(Data extracted from a collection)

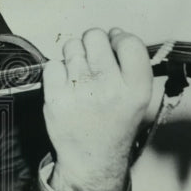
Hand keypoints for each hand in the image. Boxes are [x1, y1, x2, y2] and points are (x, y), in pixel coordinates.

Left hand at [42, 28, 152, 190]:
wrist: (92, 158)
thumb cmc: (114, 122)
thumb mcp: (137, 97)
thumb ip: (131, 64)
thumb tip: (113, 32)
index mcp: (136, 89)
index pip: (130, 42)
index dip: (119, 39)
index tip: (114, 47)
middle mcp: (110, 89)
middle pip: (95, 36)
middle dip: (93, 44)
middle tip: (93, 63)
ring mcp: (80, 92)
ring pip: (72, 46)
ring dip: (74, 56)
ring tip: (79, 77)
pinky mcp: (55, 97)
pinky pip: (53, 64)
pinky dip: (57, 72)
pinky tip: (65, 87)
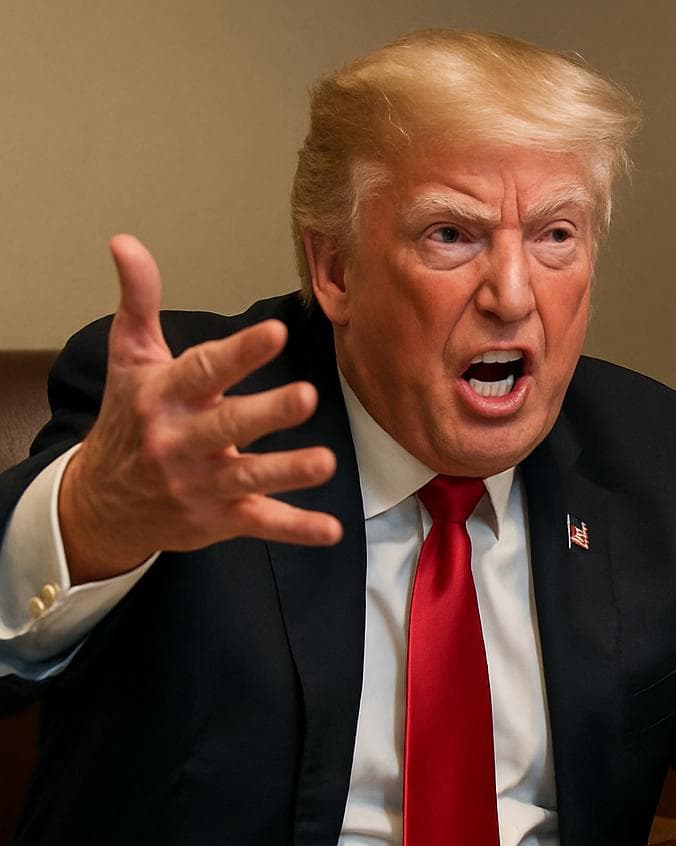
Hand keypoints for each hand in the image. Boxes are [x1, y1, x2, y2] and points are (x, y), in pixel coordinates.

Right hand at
---
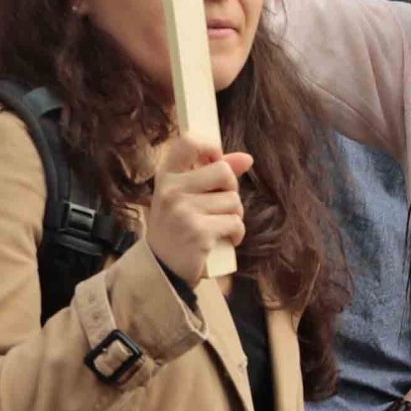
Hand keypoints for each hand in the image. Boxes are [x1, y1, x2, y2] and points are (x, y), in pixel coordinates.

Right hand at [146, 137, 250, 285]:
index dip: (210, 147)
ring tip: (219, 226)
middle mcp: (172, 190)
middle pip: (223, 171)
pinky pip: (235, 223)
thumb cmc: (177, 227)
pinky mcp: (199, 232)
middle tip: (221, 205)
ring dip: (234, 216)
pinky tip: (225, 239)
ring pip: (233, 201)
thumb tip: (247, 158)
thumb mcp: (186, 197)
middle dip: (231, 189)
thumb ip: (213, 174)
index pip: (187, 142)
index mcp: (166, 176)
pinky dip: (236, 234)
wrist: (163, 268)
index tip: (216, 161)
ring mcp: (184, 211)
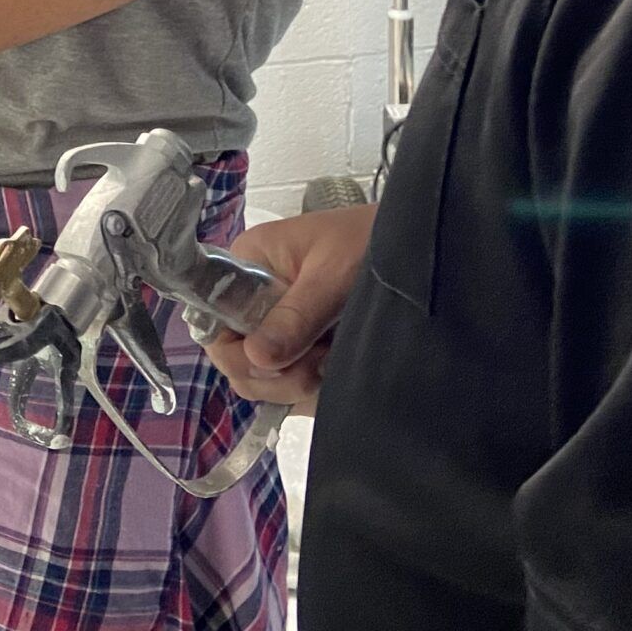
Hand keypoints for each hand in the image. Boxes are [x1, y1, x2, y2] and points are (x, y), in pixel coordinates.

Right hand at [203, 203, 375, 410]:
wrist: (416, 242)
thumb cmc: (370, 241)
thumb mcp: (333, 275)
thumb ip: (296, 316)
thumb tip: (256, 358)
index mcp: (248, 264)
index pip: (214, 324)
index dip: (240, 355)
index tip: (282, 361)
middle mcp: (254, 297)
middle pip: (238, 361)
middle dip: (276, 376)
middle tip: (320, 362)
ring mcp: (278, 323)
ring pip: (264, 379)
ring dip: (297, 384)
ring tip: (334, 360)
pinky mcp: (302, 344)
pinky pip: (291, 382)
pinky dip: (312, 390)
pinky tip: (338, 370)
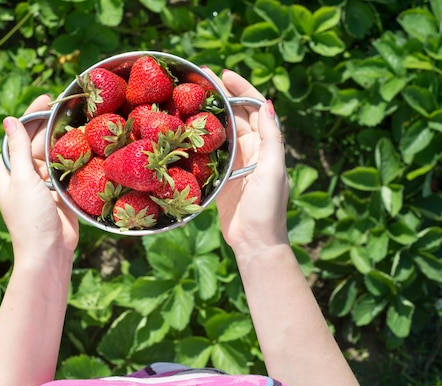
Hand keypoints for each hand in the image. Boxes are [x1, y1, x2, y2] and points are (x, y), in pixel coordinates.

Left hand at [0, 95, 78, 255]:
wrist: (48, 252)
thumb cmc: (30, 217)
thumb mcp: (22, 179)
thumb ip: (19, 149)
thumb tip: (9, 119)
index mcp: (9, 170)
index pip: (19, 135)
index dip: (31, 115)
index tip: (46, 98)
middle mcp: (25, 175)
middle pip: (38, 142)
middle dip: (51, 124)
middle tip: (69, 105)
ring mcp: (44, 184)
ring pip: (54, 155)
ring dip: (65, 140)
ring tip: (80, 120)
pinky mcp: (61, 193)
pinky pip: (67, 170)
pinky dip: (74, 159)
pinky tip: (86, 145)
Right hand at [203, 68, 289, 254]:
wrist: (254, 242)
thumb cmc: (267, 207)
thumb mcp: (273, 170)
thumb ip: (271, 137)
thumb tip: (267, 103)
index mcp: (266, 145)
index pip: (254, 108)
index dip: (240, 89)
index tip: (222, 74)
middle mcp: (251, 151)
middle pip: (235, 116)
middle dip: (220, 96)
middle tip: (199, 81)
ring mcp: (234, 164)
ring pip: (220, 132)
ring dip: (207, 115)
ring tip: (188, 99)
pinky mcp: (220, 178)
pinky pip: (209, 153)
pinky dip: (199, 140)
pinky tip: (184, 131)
---
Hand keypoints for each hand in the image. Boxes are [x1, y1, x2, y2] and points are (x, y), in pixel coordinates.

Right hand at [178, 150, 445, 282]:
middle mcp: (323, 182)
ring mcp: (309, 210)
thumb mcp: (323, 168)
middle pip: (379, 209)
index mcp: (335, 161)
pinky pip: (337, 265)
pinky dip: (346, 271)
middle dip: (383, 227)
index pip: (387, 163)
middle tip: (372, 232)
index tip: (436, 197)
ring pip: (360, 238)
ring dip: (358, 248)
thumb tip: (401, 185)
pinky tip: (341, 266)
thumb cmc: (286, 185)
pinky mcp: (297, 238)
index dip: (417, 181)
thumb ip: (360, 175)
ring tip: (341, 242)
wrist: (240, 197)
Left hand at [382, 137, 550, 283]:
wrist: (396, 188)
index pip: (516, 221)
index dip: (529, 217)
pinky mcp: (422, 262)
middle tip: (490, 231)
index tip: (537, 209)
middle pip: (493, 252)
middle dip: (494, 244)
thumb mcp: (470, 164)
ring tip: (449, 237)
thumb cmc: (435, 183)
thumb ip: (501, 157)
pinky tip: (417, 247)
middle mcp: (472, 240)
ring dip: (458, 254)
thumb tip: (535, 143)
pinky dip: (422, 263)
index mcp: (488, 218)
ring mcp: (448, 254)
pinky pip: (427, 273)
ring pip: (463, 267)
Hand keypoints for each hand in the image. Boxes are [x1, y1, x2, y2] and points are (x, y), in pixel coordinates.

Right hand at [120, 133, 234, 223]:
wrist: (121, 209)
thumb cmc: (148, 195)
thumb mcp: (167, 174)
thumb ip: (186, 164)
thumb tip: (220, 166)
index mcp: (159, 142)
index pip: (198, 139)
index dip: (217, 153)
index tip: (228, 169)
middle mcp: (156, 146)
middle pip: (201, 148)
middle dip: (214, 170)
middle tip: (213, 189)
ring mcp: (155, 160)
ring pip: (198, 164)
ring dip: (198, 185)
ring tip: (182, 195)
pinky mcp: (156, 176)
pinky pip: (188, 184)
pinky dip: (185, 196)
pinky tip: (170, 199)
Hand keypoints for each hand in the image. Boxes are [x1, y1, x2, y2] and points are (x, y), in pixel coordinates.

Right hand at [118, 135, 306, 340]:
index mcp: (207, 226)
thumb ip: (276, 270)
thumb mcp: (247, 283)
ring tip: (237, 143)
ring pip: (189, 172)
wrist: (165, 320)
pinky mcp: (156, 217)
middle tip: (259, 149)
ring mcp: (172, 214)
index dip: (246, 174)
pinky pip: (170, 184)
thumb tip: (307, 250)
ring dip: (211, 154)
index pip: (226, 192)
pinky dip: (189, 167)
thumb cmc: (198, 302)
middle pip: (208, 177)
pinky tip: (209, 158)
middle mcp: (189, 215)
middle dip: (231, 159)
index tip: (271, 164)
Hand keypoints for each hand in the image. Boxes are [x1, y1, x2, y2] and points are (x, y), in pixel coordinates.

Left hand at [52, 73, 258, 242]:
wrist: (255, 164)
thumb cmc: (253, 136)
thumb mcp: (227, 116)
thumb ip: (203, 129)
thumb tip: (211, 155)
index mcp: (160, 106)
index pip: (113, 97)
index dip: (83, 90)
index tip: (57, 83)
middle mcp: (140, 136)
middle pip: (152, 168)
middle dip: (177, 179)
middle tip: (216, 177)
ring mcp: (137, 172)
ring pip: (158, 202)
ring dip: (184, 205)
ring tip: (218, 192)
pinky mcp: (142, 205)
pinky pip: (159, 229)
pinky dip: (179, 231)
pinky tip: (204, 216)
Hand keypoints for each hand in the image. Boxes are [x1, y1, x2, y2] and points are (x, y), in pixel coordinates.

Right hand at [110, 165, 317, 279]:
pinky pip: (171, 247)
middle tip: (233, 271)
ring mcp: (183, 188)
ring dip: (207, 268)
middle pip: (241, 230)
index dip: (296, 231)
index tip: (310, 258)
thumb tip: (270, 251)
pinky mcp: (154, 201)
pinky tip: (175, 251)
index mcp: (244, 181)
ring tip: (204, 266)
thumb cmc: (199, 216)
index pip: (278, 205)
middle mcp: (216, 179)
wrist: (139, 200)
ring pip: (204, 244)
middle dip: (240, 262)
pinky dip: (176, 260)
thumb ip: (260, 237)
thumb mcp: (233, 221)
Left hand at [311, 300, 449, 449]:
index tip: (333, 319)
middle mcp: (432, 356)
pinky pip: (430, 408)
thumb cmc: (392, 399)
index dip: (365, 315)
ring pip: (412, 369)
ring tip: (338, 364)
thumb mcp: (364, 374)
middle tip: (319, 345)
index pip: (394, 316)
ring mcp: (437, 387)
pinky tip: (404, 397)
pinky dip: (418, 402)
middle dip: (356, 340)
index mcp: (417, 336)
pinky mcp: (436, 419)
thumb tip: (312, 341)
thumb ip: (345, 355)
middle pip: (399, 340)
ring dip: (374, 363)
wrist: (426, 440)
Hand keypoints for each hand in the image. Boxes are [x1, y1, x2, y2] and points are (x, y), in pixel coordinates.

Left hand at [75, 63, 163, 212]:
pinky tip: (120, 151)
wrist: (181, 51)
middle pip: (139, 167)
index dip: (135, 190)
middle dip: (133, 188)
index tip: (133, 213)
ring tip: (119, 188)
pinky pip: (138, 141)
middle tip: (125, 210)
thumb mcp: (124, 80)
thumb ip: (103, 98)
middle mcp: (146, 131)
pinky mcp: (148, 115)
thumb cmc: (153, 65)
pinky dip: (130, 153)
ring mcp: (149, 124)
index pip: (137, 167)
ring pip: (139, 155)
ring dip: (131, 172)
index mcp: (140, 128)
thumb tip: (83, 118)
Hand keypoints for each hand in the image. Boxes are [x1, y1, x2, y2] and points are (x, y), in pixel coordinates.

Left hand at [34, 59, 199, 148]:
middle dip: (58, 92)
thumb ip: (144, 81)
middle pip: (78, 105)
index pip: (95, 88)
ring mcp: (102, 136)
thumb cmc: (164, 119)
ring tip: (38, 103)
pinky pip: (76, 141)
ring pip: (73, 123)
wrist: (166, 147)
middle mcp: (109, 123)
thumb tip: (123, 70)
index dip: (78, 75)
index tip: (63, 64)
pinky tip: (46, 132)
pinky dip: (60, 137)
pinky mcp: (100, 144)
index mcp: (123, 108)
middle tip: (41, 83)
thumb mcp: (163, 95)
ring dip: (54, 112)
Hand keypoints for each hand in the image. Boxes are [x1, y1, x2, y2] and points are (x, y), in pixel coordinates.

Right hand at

▶ _Work to complete_
If a line in the data above includes the string "Right", copy it.

▶ _Response box_
Right hand at
Right hand at [146, 137, 250, 285]:
Right hand at [203, 203, 375, 410]:
Right hand at [203, 68, 289, 254]:
Right hand at [178, 150, 445, 282]:
Right hand at [120, 133, 234, 223]:
Right hand at [118, 135, 306, 340]:
Right hand at [110, 165, 317, 279]:
Right hand at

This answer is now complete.